### [DIRECTIONS FOR THIS TASK]
Using the records below, give again exactly the lines from the line that contains "Соревнования" through the line that contains "μεγάλου φωτοβολταϊκού σταθμού", both ends included, and only those.

*** Opening EXTRACTED MATERIAL ***

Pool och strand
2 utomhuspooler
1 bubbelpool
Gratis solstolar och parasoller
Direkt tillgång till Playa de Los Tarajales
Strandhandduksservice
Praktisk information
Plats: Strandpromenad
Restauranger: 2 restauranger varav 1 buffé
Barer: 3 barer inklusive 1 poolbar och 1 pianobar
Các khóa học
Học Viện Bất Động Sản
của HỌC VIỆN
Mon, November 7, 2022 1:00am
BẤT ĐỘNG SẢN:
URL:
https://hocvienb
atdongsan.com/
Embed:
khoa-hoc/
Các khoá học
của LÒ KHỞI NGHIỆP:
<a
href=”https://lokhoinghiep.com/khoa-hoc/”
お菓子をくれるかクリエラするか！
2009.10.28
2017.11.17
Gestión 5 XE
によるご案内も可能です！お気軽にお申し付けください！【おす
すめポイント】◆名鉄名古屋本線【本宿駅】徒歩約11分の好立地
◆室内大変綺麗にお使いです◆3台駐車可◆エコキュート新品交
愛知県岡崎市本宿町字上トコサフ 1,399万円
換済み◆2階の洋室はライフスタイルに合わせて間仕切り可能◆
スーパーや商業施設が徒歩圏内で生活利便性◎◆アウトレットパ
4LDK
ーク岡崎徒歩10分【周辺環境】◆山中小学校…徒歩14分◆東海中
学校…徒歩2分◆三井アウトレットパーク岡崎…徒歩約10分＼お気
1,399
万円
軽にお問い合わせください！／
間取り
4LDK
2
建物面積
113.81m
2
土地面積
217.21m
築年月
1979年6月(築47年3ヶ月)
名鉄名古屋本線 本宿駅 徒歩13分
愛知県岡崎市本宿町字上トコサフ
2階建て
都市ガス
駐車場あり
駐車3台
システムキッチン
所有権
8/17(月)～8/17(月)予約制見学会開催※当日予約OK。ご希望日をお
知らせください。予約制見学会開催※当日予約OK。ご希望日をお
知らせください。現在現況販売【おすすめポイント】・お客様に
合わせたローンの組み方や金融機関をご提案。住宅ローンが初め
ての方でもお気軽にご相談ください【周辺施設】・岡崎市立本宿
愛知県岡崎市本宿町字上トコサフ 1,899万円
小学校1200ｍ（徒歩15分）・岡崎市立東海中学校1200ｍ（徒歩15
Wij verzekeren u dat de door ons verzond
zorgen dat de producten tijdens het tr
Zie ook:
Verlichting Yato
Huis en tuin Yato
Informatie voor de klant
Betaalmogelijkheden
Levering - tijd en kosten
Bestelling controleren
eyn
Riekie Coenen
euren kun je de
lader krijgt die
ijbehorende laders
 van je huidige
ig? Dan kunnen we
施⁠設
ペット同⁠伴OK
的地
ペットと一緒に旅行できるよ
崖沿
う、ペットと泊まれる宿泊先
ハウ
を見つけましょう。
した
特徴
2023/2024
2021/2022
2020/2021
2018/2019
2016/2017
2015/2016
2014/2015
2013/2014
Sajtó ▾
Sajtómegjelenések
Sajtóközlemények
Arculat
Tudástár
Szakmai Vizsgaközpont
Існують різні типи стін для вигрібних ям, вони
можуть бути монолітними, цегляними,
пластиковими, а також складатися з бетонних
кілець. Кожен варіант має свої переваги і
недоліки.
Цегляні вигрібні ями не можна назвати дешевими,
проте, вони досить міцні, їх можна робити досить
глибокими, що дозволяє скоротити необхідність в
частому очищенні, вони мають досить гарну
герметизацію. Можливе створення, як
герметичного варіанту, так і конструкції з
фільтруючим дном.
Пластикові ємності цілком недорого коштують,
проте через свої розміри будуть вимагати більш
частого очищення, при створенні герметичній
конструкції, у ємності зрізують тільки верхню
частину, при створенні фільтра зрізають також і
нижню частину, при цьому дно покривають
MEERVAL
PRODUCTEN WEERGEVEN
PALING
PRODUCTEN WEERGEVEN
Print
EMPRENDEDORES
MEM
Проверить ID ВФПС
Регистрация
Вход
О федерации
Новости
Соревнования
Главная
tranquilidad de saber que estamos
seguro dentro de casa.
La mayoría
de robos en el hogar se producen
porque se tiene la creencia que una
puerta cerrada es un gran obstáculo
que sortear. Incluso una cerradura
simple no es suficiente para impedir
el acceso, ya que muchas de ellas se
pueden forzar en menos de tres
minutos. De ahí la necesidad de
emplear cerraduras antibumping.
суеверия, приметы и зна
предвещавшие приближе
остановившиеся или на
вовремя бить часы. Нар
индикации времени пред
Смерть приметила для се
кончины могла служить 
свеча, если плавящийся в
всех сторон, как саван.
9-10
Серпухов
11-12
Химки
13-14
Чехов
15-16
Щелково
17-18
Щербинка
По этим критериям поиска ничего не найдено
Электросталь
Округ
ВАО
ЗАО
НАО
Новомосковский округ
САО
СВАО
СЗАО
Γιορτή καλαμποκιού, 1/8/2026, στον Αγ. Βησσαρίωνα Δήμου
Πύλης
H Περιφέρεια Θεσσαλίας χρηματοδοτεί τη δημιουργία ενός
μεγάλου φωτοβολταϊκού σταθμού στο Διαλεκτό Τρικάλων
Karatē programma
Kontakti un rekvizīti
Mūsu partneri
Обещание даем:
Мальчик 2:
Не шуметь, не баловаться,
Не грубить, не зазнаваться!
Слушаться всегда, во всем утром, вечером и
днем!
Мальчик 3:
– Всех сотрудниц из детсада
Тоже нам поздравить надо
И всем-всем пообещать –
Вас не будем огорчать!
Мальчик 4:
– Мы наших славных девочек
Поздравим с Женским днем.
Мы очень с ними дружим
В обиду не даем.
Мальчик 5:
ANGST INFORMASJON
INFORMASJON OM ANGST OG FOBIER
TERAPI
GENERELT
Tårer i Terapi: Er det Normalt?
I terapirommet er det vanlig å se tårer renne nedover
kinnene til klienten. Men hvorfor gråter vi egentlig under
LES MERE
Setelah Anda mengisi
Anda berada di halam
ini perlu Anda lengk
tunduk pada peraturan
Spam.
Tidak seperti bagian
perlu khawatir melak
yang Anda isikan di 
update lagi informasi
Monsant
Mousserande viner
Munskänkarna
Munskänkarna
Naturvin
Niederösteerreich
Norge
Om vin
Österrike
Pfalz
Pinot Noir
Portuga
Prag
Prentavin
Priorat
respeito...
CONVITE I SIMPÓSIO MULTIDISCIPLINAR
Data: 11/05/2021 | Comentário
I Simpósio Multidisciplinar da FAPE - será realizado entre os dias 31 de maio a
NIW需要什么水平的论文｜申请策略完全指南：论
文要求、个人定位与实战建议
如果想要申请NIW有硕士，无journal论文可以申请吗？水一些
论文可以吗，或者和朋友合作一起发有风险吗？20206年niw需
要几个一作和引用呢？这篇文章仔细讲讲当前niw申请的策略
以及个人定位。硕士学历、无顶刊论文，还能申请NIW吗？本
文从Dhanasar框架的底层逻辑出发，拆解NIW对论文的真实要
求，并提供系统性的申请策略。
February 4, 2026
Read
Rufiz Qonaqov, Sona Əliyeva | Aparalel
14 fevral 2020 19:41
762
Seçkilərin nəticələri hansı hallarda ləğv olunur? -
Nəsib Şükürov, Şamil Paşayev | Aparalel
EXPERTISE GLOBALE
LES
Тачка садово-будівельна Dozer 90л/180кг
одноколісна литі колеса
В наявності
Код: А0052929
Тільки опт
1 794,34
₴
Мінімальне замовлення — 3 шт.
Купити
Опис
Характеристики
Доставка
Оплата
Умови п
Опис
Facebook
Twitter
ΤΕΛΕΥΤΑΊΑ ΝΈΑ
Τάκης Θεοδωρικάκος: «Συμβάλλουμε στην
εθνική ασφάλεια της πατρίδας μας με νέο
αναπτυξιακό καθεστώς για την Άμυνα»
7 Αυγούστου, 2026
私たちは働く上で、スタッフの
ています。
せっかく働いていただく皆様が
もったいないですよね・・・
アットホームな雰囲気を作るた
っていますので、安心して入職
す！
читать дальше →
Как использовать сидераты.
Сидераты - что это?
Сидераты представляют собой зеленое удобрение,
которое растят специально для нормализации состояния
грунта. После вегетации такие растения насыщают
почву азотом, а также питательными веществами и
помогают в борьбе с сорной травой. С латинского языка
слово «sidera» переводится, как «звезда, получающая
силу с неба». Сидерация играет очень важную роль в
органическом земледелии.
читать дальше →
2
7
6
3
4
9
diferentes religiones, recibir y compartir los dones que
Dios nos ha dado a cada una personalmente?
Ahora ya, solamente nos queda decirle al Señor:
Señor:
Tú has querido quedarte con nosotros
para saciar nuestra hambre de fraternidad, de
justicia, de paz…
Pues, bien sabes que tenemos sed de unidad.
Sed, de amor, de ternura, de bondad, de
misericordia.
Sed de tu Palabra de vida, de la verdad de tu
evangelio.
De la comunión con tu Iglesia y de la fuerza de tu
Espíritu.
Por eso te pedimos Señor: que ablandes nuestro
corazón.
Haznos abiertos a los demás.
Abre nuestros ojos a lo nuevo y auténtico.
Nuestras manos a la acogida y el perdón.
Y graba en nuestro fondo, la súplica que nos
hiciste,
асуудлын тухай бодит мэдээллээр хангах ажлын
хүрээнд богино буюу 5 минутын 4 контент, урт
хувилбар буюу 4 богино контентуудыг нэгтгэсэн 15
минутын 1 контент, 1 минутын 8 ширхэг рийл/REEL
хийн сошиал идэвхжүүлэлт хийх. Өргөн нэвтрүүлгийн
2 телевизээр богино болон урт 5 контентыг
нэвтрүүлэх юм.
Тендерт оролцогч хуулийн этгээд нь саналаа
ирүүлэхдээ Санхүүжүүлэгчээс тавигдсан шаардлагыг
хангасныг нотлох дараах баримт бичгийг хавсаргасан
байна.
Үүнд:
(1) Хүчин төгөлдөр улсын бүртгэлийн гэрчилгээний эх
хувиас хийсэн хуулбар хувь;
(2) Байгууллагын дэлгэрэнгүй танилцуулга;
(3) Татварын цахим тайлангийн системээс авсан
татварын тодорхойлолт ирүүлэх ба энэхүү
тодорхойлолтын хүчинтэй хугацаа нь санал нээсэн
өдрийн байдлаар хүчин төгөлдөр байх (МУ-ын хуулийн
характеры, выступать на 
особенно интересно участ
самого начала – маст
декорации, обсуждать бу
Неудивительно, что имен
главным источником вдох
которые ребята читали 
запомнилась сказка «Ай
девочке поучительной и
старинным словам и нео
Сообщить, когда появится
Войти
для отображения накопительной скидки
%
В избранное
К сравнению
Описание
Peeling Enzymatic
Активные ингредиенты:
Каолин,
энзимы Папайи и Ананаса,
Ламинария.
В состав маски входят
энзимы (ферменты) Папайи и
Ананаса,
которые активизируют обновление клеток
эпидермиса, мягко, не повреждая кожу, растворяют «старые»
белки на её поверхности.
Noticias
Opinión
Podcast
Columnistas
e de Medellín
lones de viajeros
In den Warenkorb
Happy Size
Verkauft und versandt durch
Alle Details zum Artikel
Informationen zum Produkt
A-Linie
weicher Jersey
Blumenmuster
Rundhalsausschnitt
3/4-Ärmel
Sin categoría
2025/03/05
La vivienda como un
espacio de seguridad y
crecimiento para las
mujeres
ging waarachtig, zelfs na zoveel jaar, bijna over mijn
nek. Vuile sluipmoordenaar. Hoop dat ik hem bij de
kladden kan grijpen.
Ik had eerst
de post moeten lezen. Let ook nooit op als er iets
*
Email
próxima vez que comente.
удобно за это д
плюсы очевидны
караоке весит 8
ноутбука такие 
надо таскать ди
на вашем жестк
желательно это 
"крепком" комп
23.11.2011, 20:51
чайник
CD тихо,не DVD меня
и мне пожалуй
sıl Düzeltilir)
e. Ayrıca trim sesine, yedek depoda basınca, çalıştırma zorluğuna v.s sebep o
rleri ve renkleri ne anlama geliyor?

*** Closing EXTRACTED MATERIAL ***

### [RESPONSE]
Соревнования
Главная
tranquilidad de saber que estamos
seguro dentro de casa.
La mayoría
de robos en el hogar se producen
porque se tiene la creencia que una
puerta cerrada es un gran obstáculo
que sortear. Incluso una cerradura
simple no es suficiente para impedir
el acceso, ya que muchas de ellas se
pueden forzar en menos de tres
minutos. De ahí la necesidad de
emplear cerraduras antibumping.
суеверия, приметы и зна
предвещавшие приближе
остановившиеся или на
вовремя бить часы. Нар
индикации времени пред
Смерть приметила для се
кончины могла служить 
свеча, если плавящийся в
всех сторон, как саван.
9-10
Серпухов
11-12
Химки
13-14
Чехов
15-16
Щелково
17-18
Щербинка
По этим критериям поиска ничего не найдено
Электросталь
Округ
ВАО
ЗАО
НАО
Новомосковский округ
САО
СВАО
СЗАО
Γιορτή καλαμποκιού, 1/8/2026, στον Αγ. Βησσαρίωνα Δήμου
Πύλης
H Περιφέρεια Θεσσαλίας χρηματοδοτεί τη δημιουργία ενός
μεγάλου φωτοβολταϊκού σταθμού στο Διαλεκτό Τρικάλων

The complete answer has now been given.